Supplied records Block Start

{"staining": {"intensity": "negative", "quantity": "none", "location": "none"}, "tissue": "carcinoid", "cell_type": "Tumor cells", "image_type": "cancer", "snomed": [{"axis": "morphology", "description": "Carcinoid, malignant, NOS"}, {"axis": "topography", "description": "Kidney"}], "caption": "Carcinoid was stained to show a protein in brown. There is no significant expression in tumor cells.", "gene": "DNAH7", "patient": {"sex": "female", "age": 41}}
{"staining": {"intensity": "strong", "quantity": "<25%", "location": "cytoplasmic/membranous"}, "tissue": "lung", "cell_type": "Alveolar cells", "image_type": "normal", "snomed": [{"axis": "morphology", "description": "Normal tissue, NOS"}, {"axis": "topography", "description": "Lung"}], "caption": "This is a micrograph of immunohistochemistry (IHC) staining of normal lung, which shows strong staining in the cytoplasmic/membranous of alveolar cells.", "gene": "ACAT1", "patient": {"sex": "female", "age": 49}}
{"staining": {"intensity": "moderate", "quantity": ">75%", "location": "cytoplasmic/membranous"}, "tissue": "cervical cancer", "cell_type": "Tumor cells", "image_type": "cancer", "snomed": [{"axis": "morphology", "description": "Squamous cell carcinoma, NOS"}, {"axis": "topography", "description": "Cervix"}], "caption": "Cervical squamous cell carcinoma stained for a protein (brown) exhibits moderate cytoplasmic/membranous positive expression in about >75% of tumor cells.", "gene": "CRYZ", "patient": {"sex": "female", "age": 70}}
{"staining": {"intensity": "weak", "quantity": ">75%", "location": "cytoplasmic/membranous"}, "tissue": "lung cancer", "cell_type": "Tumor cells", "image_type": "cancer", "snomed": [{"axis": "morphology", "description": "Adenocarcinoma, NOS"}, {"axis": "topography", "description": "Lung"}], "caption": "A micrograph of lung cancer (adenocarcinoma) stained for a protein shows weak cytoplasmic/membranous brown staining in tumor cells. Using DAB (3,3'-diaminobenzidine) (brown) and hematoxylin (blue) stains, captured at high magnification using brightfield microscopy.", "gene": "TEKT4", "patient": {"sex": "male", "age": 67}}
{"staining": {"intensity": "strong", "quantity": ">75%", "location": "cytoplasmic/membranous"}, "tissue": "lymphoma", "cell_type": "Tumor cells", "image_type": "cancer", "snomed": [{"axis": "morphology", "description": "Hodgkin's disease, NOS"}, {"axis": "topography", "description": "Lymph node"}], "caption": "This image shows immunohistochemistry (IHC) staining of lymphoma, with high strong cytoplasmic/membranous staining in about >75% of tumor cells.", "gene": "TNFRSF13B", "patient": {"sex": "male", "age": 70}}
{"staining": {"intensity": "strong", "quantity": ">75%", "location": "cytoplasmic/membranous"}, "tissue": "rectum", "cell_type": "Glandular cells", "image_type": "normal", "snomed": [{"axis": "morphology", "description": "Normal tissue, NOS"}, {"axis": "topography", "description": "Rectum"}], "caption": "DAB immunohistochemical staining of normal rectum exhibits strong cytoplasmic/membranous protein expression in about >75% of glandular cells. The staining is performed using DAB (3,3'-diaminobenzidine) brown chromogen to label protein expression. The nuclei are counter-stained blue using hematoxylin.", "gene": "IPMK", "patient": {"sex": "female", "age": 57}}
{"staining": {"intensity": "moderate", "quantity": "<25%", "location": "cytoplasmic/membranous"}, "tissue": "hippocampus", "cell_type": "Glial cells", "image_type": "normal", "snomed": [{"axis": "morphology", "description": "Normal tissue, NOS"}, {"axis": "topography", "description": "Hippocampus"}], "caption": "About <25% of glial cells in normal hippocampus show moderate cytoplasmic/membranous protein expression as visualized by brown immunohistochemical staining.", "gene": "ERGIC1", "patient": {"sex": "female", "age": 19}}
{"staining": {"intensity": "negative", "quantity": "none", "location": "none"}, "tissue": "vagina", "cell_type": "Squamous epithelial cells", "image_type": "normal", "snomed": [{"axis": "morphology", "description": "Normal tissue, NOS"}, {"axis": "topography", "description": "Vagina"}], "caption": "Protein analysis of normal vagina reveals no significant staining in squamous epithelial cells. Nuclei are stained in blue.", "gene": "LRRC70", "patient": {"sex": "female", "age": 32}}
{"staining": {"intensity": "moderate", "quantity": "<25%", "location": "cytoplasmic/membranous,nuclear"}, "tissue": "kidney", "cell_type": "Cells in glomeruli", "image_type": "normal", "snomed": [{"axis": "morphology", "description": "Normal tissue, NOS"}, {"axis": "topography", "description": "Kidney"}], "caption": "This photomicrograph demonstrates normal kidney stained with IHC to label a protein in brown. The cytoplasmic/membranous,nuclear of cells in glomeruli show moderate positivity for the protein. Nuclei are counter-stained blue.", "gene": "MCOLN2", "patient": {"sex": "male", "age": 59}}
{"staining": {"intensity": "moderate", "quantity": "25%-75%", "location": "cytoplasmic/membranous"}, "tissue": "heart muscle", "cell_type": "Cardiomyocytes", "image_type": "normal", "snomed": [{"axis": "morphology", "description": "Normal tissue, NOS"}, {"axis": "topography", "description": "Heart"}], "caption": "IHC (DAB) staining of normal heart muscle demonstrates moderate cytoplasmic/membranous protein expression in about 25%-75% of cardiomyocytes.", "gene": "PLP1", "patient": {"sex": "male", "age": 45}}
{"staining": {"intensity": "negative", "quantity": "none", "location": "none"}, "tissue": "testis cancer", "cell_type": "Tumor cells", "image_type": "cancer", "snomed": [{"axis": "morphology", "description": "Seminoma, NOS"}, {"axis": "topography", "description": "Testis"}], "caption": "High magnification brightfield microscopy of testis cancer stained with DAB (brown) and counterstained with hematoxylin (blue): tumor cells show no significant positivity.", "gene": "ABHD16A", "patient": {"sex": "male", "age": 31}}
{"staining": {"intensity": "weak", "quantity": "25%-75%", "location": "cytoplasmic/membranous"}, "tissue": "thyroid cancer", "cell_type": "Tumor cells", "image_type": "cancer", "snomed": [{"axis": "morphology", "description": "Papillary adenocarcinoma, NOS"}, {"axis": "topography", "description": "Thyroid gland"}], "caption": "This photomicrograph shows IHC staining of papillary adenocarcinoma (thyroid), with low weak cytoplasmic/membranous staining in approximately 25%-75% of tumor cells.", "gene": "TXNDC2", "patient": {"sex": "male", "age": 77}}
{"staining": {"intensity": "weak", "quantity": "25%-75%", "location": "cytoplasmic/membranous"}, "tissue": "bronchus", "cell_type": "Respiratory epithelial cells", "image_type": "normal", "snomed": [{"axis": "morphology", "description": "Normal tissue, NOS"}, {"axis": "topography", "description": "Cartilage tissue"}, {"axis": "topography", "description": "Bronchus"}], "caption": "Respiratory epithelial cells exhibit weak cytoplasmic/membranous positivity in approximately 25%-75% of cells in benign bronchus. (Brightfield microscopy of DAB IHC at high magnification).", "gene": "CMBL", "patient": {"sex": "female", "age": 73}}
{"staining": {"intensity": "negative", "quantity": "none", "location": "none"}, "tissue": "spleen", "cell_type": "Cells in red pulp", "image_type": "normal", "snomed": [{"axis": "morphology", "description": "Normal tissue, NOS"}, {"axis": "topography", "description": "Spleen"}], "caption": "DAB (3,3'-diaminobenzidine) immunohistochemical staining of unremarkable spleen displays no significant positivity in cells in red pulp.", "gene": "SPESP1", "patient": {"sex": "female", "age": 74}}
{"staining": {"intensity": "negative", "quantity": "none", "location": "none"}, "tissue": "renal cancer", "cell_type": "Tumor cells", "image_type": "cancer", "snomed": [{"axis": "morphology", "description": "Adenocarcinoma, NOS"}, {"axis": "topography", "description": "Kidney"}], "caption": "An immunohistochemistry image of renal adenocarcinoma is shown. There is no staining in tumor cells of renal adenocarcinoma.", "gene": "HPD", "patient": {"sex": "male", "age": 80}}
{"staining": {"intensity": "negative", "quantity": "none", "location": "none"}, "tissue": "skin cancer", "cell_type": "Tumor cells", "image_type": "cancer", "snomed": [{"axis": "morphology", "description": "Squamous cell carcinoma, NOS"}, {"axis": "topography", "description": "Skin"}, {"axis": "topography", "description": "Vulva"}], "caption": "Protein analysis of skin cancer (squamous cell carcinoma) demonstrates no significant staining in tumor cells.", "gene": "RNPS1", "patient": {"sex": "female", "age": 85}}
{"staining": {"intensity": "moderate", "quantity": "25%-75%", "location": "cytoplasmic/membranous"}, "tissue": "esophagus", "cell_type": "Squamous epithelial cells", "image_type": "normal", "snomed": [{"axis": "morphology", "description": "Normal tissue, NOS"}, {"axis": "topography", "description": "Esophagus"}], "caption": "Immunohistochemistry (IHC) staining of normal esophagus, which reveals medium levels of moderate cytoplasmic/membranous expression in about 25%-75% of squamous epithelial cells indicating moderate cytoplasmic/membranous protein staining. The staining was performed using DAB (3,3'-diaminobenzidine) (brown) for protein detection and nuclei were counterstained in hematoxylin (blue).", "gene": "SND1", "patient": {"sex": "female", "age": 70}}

Supplied records Block End

## What to do
Among the records above, a stretch begins at the line containing "is a micrograph" and ends at the line containing "cell carcinoma stained". Restate that stretch word for word, and nothing else.

## Task answer
{"staining": {"intensity": "strong", "quantity": "<25%", "location": "cytoplasmic/membranous"}, "tissue": "lung", "cell_type": "Alveolar cells", "image_type": "normal", "snomed": [{"axis": "morphology", "description": "Normal tissue, NOS"}, {"axis": "topography", "description": "Lung"}], "caption": "This is a micrograph of immunohistochemistry (IHC) staining of normal lung, which shows strong staining in the cytoplasmic/membranous of alveolar cells.", "gene": "ACAT1", "patient": {"sex": "female", "age": 49}}
{"staining": {"intensity": "moderate", "quantity": ">75%", "location": "cytoplasmic/membranous"}, "tissue": "cervical cancer", "cell_type": "Tumor cells", "image_type": "cancer", "snomed": [{"axis": "morphology", "description": "Squamous cell carcinoma, NOS"}, {"axis": "topography", "description": "Cervix"}], "caption": "Cervical squamous cell carcinoma stained for a protein (brown) exhibits moderate cytoplasmic/membranous positive expression in about >75% of tumor cells.", "gene": "CRYZ", "patient": {"sex": "female", "age": 70}}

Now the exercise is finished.